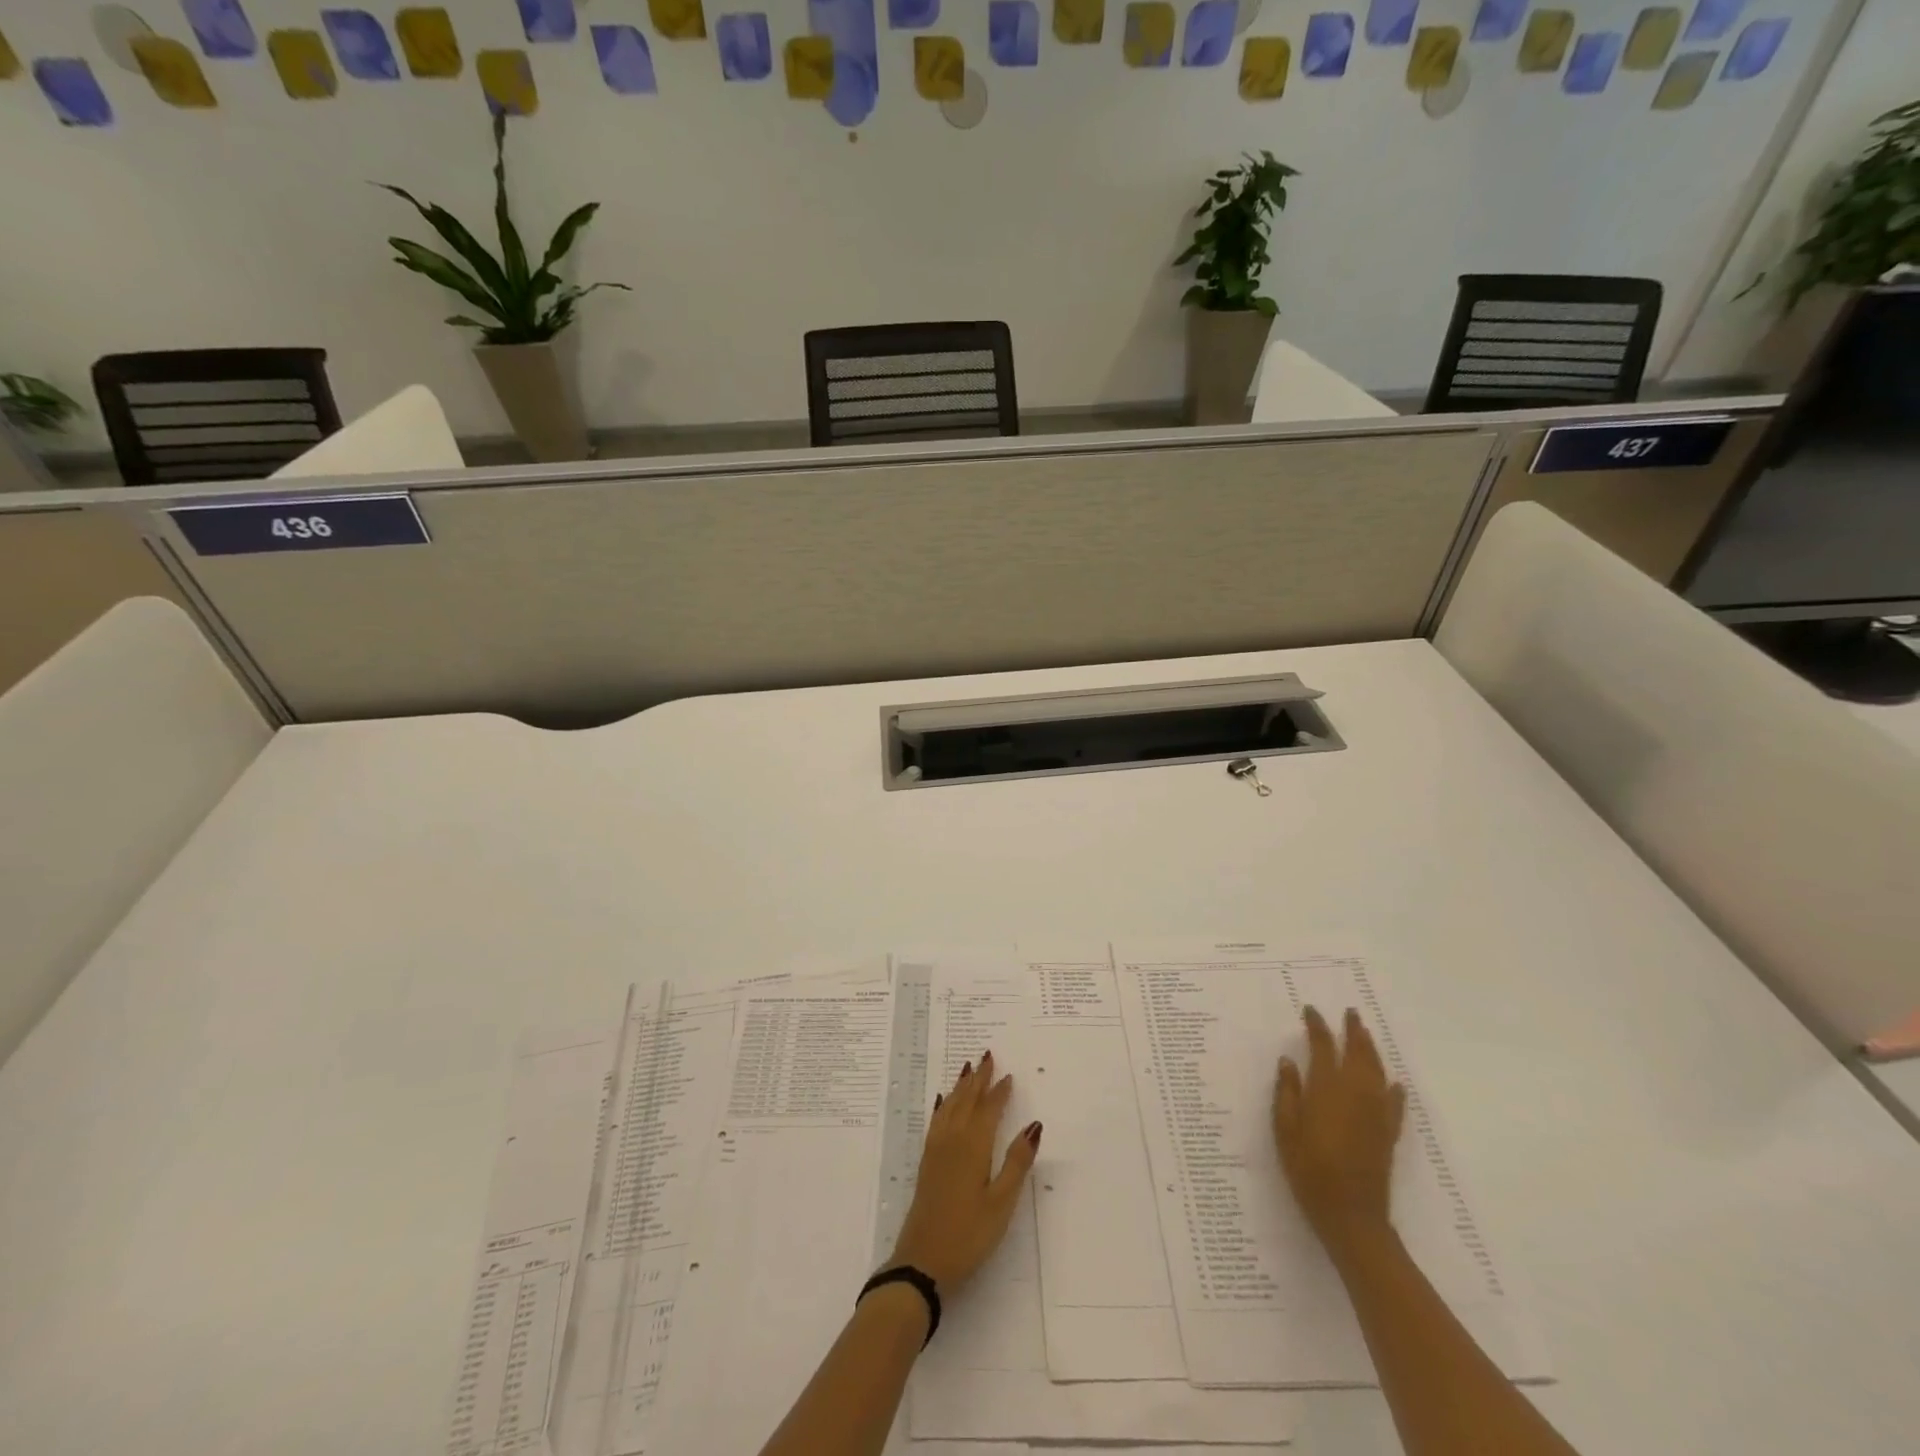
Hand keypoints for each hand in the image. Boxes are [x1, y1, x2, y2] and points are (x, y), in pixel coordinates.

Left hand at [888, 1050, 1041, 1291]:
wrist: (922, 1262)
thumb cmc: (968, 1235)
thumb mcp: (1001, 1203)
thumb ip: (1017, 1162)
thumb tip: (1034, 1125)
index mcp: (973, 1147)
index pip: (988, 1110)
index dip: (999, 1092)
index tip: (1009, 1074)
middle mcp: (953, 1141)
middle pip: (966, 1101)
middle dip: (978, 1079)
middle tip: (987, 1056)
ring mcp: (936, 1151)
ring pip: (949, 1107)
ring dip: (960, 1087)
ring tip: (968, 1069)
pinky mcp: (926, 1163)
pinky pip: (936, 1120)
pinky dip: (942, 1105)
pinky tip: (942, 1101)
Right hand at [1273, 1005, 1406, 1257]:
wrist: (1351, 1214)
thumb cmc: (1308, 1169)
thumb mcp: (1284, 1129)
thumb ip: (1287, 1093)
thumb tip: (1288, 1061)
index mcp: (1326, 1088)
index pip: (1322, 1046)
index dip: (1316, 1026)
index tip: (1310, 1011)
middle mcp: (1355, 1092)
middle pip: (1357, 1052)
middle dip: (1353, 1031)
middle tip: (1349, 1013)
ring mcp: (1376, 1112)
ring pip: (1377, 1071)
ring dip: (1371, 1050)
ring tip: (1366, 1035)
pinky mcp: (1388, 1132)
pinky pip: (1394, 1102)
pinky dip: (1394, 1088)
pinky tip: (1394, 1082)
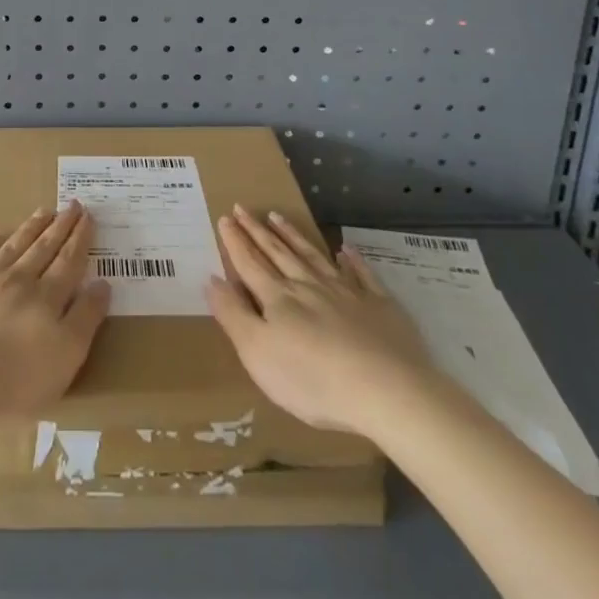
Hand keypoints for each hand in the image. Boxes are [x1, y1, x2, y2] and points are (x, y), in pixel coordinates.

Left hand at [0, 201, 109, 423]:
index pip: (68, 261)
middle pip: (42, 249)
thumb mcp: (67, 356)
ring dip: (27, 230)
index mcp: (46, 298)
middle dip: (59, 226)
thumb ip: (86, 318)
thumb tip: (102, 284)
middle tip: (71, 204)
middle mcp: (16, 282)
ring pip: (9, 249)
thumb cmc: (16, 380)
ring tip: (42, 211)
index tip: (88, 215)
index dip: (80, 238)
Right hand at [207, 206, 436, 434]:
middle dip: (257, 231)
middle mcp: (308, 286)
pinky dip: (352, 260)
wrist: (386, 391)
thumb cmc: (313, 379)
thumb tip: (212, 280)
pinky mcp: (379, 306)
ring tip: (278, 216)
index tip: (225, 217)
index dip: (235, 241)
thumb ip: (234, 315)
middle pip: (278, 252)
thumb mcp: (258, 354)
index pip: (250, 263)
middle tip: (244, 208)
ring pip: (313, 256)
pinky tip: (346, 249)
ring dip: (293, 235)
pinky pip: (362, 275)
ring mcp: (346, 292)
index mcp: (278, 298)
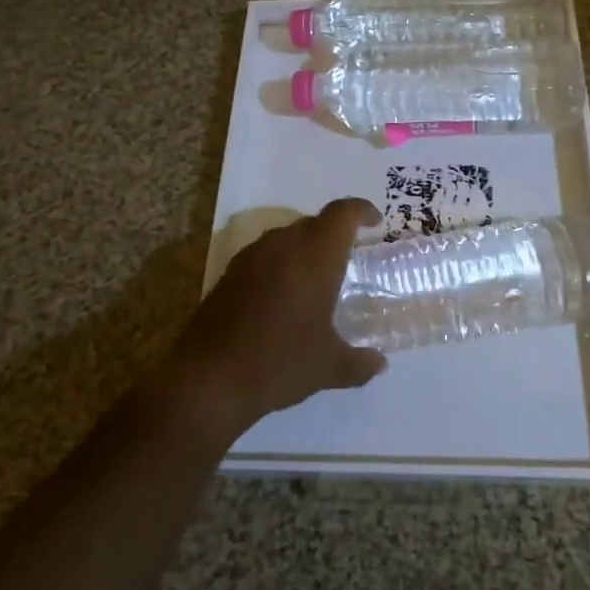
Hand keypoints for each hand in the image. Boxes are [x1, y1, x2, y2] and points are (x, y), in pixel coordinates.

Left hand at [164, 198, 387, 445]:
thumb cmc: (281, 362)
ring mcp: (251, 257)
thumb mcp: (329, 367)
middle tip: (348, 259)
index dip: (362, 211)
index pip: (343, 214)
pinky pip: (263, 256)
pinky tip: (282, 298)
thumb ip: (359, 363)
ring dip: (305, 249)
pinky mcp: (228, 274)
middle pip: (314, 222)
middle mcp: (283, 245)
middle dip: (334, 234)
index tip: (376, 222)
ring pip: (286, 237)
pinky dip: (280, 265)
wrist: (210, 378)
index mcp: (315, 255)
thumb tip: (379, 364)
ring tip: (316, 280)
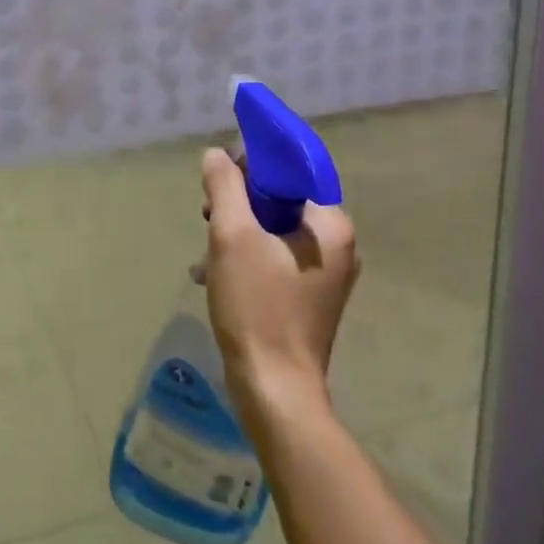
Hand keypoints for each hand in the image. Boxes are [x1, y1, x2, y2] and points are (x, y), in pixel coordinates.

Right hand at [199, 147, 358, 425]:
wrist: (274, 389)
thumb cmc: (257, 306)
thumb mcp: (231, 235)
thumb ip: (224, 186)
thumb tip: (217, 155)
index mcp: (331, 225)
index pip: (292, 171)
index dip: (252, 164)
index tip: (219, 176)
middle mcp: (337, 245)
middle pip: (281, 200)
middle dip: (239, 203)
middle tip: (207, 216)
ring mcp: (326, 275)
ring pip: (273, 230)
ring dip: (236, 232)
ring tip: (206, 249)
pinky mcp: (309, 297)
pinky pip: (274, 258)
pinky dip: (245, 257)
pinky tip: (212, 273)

*Work request*:
Would you return the whole listing above exactly as written, skipping any image?

*Task solution*:
Hand keypoints for each hand in the image. Boxes are [x1, y1, x2, y2] and points are (x, y), in pixel coordinates.

Left hand at [888, 1050, 1041, 1291]:
wrist: (922, 1262)
thumb cmc: (968, 1235)
thumb mcp: (1001, 1203)
thumb ip: (1017, 1162)
thumb tip: (1034, 1125)
index mcp: (973, 1147)
index pip: (988, 1110)
index dip: (999, 1092)
index tip: (1009, 1074)
middle mcp: (953, 1141)
middle pip: (966, 1101)
middle dip: (978, 1079)
middle tip: (987, 1056)
ring mcp: (936, 1151)
ring pip: (949, 1107)
ring dip: (960, 1087)
ring tip: (968, 1069)
pinky mcp: (926, 1163)
pinky pip: (936, 1120)
pinky dip: (942, 1105)
pinky tip: (942, 1101)
Right hand at [1273, 1005, 1406, 1257]:
wrist: (1351, 1214)
thumb cmc: (1308, 1169)
thumb mcp: (1284, 1129)
thumb ip: (1287, 1093)
thumb tip: (1288, 1061)
index mcp: (1326, 1088)
index pip: (1322, 1046)
index dip: (1316, 1026)
index tip: (1310, 1011)
middle mcp: (1355, 1092)
middle pip: (1357, 1052)
middle dip: (1353, 1031)
middle tip: (1349, 1013)
ring mcp: (1376, 1112)
ring pip: (1377, 1071)
ring dip: (1371, 1050)
ring tip: (1366, 1035)
pinky mcp: (1388, 1132)
pinky pip: (1394, 1102)
pinky dip: (1394, 1088)
pinky tip: (1394, 1082)
Hand keypoints for each hand in the image. Boxes are [x1, y1, x2, y2] and points are (x, y), in pixel coordinates.

Left hand at [0, 201, 109, 423]:
index pip: (68, 261)
middle pip: (42, 249)
thumb mcp: (67, 356)
ring dip: (27, 230)
index mcp: (46, 298)
middle dip: (59, 226)
thumb ip: (86, 318)
thumb tip: (102, 284)
middle tip: (71, 204)
middle mcp: (16, 282)
ring pip: (9, 249)
thumb cmc: (16, 380)
ring tip: (42, 211)
index tip: (88, 215)
index dip: (80, 238)
Right hand at [207, 206, 436, 434]:
middle dip: (257, 231)
middle mcp: (308, 286)
pinky dip: (352, 260)
wrist: (386, 391)
thumb cmc: (313, 379)
thumb tip: (212, 280)
pinky mcp: (379, 306)
ring tip: (278, 216)
index tip: (225, 217)
index dip: (235, 241)
thumb ip: (234, 315)
middle pip: (278, 252)
thumb mcp: (258, 354)
index pip: (250, 263)
middle tip: (244, 208)
ring pip: (313, 256)
pinky tip: (346, 249)
ring dip: (293, 235)
pinky pip: (362, 275)
ring mcp: (346, 292)
index mcp: (278, 298)
Hand keypoints for each hand in the image. Boxes are [x1, y1, x2, y2] and points are (x, y), in pixel coordinates.

Left hand at [164, 198, 387, 445]:
thumb cmc: (281, 362)
ring mcp: (251, 257)
thumb mcp: (329, 367)
middle tip: (348, 259)
index dip: (362, 211)
index pip: (343, 214)
pinky pip: (263, 256)
pinky tip: (282, 298)
thumb ip: (359, 363)
ring dip: (305, 249)
pinky mcp: (228, 274)
middle pip: (314, 222)
middle mcp: (283, 245)
middle dip: (334, 234)
index tip: (376, 222)
ring pip: (286, 237)
pinky dip: (280, 265)
wrist: (210, 378)
index mcp: (315, 255)
thumb tip: (379, 364)
ring tip: (316, 280)
Hand keypoints for each hand in the image. Boxes are [x1, y1, x2, y2] and points are (x, y), in pixel coordinates.

Right hand at [199, 147, 358, 425]:
wrist: (274, 389)
thumb cmc: (257, 306)
thumb mcp: (231, 235)
thumb ip: (224, 186)
thumb tip: (217, 155)
index mcp: (331, 225)
index pip: (292, 171)
index dip: (252, 164)
index tip: (219, 176)
middle mcp: (337, 245)
middle pip: (281, 200)
middle dip: (239, 203)
middle tip: (207, 216)
ring mcp: (326, 275)
ring pip: (273, 230)
ring dip: (236, 232)
ring tip: (206, 249)
pinky mcp: (309, 297)
pinky pip: (274, 258)
pinky dip: (245, 257)
pinky tip: (212, 273)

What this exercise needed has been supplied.